# WORD PAIRS

**File:** WordPairs.ipynb

**Course:** Data Science Foundations: Data Mining in Python

# INSTALL AND IMPORT LIBRARIES

To explore the connections between words, we'll use the Python library `networkx`. It can be installed with Python's `pip` command. This command only needs to be done once per machine.

The standard, shorter approach may work:

In [None]:
# pip install networkx

If the above command didn't work, it may be necessary to be more explicit, in which case you could run the code below.

In [None]:
# import sys
# !{sys.executable} -m pip install networkx

Once `networkx` is installed, then load the libraries below.

In [None]:
# Import libraries
import re  # For regular expressions
import nltk  # For text functions
import matplotlib.pyplot as plt  # For plotting
import pandas as pd  # For dataframes
import networkx as nx  # For network graphs

# Import specific text functions from NLTK
from nltk import ngrams
from nltk.corpus import stopwords
from nltk.corpus import opinion_lexicon
from nltk.tokenize import word_tokenize

# Download data for NLTK
nltk.download('stopwords', quiet=True)
nltk.download('opinion_lexicon', quiet=True)
nltk.download('punkt', quiet=True)

# IMPORT DATA

In [None]:
df = pd.read_csv('data/Iliad.txt',sep='\t')\
    .dropna() \
    .drop('gutenberg_id', 1)

df.head(10)

# PREPARE DATA


## Tokenize the Data

In [None]:
def clean_text(text):
    text = text.lower() # lowecase
    text = text.replace("'", '')
    text = re.sub(r'[^\w]', ' ', text) # leave only word characters
    text = re.sub(r'\s+', ' ', text) # ommit extra space characters
    text = text.strip()
    return text


df['text'] = df['text'].map(clean_text) 
df['text'] = df['text'].map(word_tokenize) # Split text into words

df.head()

## CREATE WORD PAIR TOKENS

- Instead of splitting the text into single words, separate it into pairs of adjacent words.

In [None]:
df['wordpairs'] = df['text'].map(lambda x: list(ngrams(x, 2)))
df = df.explode('wordpairs')

df.head(10)

## Sort the Tokens by Frequency

In [None]:
df['wordpairs'].value_counts().head(10)

## Split Word Pairs

- In order to remove word pairs with stop words, the pairs must first be separated.
- Separated pairs are also necessary for creating network graphs.

In [None]:
df = pd.DataFrame(df.wordpairs.values.tolist(), columns=['word1', 'word2']).dropna()

df.head(10)

- Get the number of rows in the dataframe.

In [None]:
df.shape

## Remove Stop Words

- This reduces the total number of observations from 127,709 to 33,694, a 74% reduction.

In [None]:
en_stopwords = set(stopwords.words('english'))

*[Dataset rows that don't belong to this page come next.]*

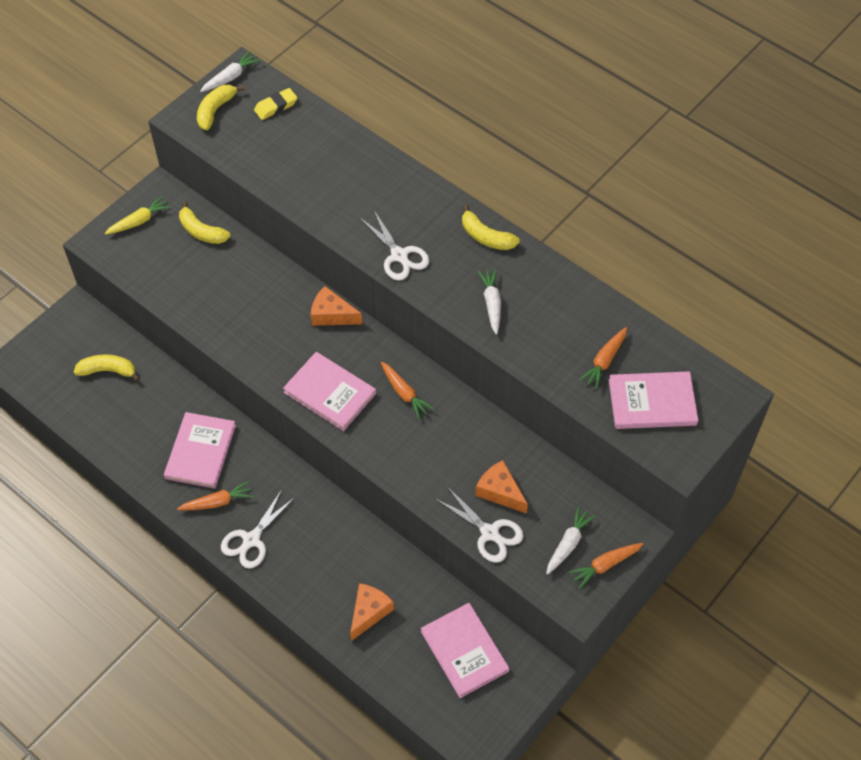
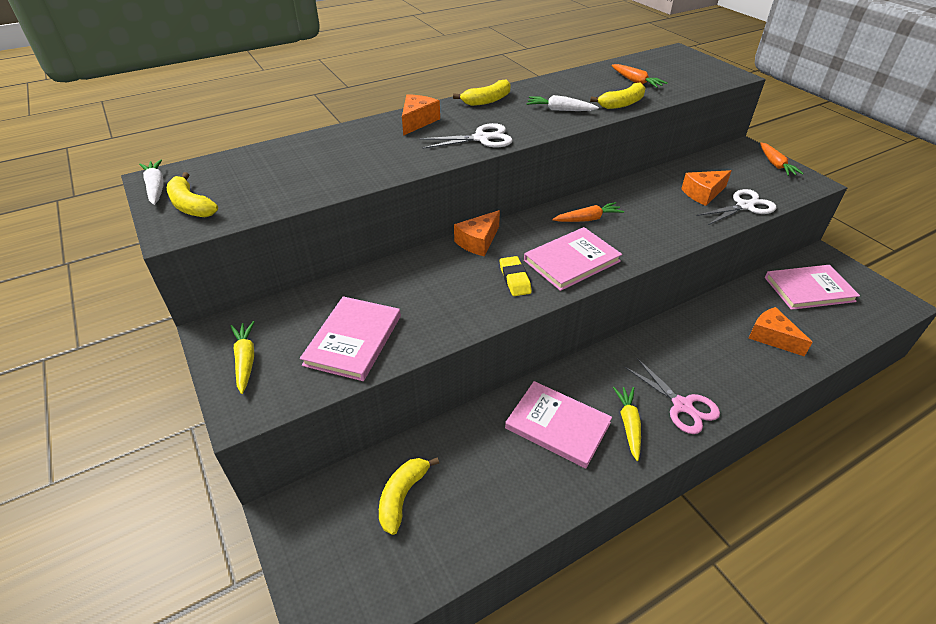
camera: 70 degrees left, 15 degrees down
orange carrot [177,481,253,510] -> yellow carrot [613,387,641,461]
yellow banana [179,201,231,244] -> yellow banana moved to [590,82,646,109]
white scissors [221,490,295,568] -> pink scissors [625,358,720,434]
yellow eraser [254,88,297,120] -> yellow eraser moved to [500,256,532,296]
white carrot [546,506,596,575] -> none
pink book [609,371,698,429] -> pink book moved to [300,296,401,381]
none -> orange cheese [402,94,440,136]

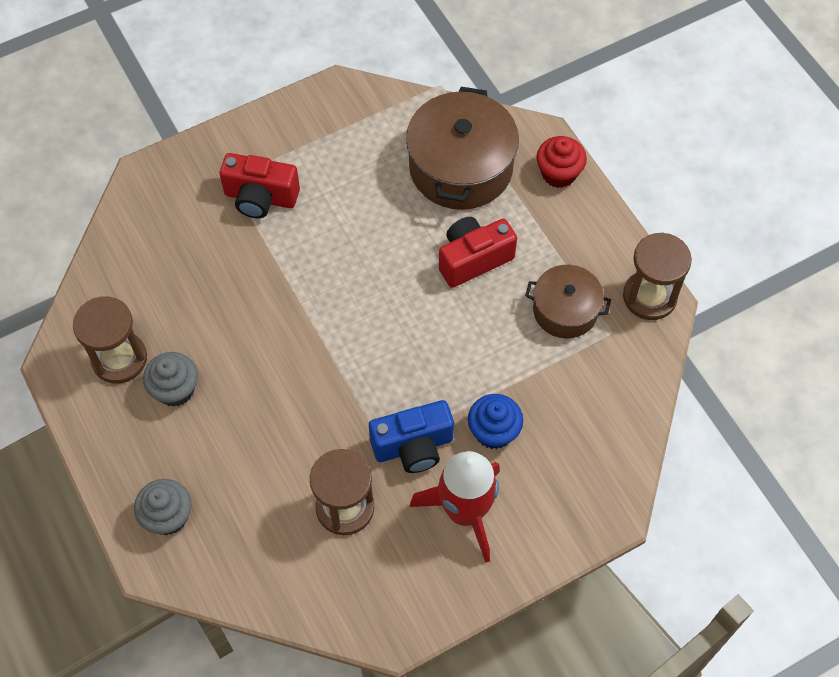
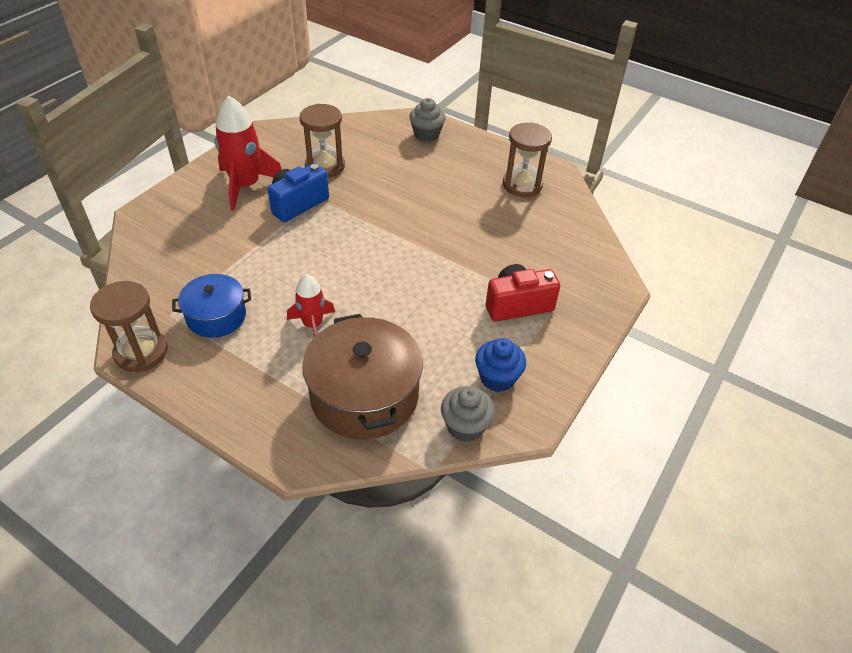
camera: 150 degrees right, 15 degrees down
grey cupcake [143,352,198,407] -> grey cupcake moved to [441,386,495,442]
red camera [439,217,517,288] -> red rocket [287,274,335,337]
blue cupcake [468,394,523,449] -> blue cupcake moved to [475,338,526,392]
brown pot [525,265,611,339] -> blue pot [172,274,251,338]
red cupcake [537,136,587,188] -> none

df = df[~(df.word1.isin(en_stopwords) | df.word2.isin(en_stopwords))]

df.head()

- Get the new number of rows in the dataframe.

In [None]:
df.shape

## Sort Word Pairs by Frequency

In [None]:
df = df.groupby(['word1', 'word2'])\
    .size()\
    .to_frame('n')\
    .reset_index()\
    .sort_values('n', ascending=False)

df.head(20)

# VISUALIZE DATA

## Create Data Table

- Restrict to word pairs that appear more than 12 times.

In [None]:
df[df.n > 12].head(10)

## Visualize Network Graph

- For clarity's sake, restrict to word pairs that appear more than 25 times.

In [None]:
G = nx.from_pandas_edgelist(df[df.n > 25], 'word1', 'word2')
plt.figure(figsize=(12, 10))
nx.draw_shell(G, with_labels=True, node_color='white', font_size=15)

# CLEAN UP

- If desired, clear the results with Cell > All Output > Clear. 
- Save your work by selecting File > Save and Checkpoint.
- Shut down the Python kernel and close the file by selecting File > Close and Halt.